TASK INSTRUCTIONS:
Search the listing below for the word "Milazzo" and return each line that contains it.

THE DATA:

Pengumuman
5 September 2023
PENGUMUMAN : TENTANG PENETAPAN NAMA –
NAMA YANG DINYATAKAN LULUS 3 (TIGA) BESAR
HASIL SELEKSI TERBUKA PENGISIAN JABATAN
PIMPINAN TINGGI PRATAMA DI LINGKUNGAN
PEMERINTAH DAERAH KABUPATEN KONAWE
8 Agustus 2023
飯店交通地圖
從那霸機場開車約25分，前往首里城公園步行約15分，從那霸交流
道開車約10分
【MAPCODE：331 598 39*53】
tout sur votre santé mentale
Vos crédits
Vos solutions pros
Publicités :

---

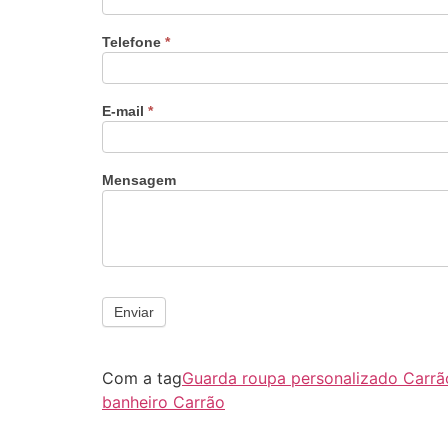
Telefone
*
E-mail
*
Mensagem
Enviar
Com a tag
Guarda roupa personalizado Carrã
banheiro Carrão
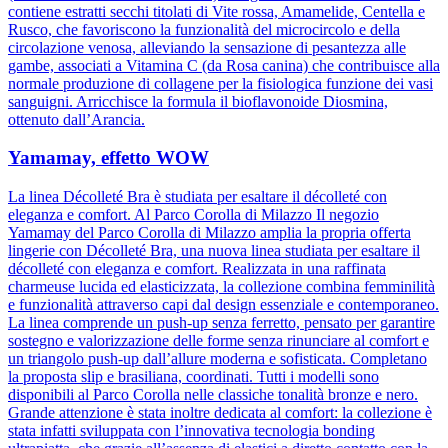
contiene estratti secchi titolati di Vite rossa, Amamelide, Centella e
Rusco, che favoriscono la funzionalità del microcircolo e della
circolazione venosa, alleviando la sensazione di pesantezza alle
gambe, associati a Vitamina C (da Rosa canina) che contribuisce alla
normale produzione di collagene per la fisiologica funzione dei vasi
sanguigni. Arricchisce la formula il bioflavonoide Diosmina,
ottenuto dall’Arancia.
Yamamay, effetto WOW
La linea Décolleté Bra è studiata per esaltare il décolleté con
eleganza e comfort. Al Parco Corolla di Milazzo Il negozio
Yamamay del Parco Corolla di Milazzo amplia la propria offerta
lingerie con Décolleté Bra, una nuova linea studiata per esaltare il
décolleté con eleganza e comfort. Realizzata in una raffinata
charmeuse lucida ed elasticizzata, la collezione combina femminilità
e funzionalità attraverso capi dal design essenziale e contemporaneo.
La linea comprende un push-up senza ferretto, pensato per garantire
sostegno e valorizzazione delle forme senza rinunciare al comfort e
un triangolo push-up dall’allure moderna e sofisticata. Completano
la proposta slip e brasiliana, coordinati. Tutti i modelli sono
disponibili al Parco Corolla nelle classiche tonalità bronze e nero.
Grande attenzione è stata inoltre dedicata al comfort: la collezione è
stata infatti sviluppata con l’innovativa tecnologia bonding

RESULT:
eleganza e comfort. Al Parco Corolla di Milazzo Il negozio
Yamamay del Parco Corolla di Milazzo amplia la propria offerta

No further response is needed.